> Activities:
**1.** In the measles vaccination text, how many children did not get their second dose of the measles vaccine last year?
**2.** Extend the measles vaccination text, starting after its final sentence.

Due to pandemic-related disruptions, 25 million children missed their first dose of the measles vaccine last year while an additional 14.7 million did not get their second dose. This is leaving nearly 40 million children susceptible to measles, according to a joint report published by the World Health Organization (WHO) and the United States Centres for Disease Control and Prevention (CDC) on Wednesday.
In 2021, there were an estimated nine million cases of measles and 128,000 deaths caused by the disease globally (in 2019, 869,770 cases were recorded). 22 countries experienced large and disruptive outbreaks which in some cases have continued into this year.
"The paradox of the pandemic is that while vaccines against Covid-19 were developed in record time and deployed in the largest vaccination campaign in history, routine immunisation programmes were badly disrupted, and millions of children missed out on life-saving vaccinations against deadly diseases like measles," said WHO Director-General Tedros Adhanom Ghebreyesus.
Measles anywhere is a threat everywhere
Vaccination coverage of at least 95% of two doses is required to reach herd immunity and protect communities against the disease. However, that is not the case anywhere as none of WHO's six worldwide regions have achieved and sustained the elimination of measles.

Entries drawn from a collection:
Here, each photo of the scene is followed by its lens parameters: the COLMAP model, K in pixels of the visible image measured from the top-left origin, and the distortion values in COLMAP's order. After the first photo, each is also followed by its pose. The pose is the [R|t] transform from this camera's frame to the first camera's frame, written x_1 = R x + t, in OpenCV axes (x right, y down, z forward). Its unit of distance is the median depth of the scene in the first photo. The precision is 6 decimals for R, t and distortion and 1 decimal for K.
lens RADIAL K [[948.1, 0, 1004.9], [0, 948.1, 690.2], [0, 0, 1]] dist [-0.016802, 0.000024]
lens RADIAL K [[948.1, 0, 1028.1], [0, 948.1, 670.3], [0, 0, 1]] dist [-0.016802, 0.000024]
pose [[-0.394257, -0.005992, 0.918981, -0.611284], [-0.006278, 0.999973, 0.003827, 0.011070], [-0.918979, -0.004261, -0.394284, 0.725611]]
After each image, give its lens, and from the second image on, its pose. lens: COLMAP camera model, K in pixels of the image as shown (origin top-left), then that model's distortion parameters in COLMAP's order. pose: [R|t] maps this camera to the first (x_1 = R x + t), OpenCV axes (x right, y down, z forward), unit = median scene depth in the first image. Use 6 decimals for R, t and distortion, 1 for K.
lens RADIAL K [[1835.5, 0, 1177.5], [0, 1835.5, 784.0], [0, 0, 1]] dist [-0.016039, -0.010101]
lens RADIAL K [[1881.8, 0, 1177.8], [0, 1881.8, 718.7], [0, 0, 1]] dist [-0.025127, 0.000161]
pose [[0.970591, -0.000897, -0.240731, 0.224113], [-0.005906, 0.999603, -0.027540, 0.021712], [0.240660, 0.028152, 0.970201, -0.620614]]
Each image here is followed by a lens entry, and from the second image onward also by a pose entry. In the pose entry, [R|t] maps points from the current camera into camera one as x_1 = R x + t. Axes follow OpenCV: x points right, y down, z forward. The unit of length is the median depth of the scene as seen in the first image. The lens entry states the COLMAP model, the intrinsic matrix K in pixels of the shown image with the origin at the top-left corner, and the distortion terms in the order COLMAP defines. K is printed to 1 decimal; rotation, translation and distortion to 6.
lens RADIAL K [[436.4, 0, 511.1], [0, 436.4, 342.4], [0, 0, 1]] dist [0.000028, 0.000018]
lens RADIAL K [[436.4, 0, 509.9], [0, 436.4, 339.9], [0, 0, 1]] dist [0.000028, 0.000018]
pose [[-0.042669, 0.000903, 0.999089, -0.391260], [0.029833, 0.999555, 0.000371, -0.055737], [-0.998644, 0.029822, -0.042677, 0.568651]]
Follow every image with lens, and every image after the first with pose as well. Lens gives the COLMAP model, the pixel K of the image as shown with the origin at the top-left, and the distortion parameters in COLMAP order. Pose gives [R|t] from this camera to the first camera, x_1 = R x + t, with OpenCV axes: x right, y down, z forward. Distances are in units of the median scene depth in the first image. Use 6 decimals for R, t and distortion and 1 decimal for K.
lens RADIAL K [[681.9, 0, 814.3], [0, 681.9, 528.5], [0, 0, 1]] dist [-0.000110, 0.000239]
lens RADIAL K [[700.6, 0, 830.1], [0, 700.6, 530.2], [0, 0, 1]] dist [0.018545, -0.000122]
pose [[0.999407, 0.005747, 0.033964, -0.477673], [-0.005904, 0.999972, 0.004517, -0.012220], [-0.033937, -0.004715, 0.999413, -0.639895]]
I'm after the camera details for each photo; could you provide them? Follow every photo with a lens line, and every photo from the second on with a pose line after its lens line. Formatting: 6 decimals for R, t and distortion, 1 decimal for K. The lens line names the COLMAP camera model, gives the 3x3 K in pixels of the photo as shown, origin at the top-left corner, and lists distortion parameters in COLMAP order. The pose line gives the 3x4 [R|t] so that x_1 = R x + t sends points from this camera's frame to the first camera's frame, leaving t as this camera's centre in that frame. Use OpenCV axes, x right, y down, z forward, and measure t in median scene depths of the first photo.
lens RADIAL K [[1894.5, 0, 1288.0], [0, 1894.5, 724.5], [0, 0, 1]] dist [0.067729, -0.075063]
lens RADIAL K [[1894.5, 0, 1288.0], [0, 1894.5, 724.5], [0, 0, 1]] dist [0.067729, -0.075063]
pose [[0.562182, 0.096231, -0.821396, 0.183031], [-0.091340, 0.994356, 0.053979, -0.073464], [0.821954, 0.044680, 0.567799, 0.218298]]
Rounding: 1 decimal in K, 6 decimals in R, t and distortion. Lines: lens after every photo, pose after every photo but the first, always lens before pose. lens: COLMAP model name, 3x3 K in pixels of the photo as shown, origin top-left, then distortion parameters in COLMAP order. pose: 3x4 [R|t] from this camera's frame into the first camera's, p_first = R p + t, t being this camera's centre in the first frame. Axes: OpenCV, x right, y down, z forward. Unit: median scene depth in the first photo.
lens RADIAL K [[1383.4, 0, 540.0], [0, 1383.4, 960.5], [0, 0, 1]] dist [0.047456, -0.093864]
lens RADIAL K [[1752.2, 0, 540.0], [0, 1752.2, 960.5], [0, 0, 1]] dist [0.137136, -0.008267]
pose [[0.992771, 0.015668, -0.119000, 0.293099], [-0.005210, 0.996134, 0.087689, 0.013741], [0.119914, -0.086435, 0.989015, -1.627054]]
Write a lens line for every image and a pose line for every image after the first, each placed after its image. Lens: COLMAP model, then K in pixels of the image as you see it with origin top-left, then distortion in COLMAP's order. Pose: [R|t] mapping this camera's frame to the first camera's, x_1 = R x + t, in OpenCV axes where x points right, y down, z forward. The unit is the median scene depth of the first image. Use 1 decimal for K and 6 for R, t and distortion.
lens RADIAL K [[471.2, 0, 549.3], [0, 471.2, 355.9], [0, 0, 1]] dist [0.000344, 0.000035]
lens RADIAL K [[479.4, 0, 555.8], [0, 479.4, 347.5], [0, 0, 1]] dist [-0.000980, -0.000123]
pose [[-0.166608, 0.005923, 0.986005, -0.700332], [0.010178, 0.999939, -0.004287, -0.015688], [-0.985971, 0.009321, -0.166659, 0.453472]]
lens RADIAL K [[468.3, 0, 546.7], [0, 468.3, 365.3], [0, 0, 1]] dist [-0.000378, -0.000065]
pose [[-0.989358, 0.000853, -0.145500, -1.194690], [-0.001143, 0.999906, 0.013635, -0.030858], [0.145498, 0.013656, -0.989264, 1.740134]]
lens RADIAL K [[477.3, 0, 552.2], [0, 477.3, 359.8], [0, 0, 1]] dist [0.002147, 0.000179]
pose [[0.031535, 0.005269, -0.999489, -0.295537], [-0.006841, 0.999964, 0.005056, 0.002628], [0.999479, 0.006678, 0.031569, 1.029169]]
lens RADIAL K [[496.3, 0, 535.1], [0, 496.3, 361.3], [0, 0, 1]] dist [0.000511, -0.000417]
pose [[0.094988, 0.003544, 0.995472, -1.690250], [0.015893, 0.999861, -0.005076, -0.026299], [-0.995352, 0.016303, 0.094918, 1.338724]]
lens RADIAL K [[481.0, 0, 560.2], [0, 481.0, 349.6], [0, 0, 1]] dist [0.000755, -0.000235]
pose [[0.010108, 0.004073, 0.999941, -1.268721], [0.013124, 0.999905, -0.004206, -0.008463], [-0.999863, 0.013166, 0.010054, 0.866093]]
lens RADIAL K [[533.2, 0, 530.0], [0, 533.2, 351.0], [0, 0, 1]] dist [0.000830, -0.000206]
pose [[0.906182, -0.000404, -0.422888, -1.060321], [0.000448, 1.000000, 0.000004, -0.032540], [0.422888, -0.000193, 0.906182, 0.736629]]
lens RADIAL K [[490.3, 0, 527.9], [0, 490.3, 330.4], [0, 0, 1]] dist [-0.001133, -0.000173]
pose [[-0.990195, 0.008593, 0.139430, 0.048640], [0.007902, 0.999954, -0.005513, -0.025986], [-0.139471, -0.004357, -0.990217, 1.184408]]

> Task-by-task outputs:
**1.** 14.7 million children.

**2.**
According to the report, only 81% of children are currently receiving their first vaccine dose and 71% get the second one.
The report warned that "measles anywhere is a threat everywhere" as the virus is incredibly contagious and spreads throughout communities and across borders with little difficulty. Therefore, the decline in vaccine coverage and continued interruptions towards immunisation have made measles an imminent threat globally.
However, the virus is entirely preventable through vaccination.
- Measles deaths increasing worldwide for the second year in a row
- Measles on the increase in Belgium and worldwide
"Measles outbreaks illustrate weaknesses in immunisation programmes, but public health officials can use outbreak response to identify communities at risk, understand causes of under-vaccination, and help deliver locally tailored solutions to ensure vaccinations are available to all," said Dr Rochelle P. Walensky, the CDC Director.
The report urged for coordinated action by all partners at all levels to prioritise towards immunising all unprotected children. It also stated that public health officials must accelerate and strengthen vaccination efforts now.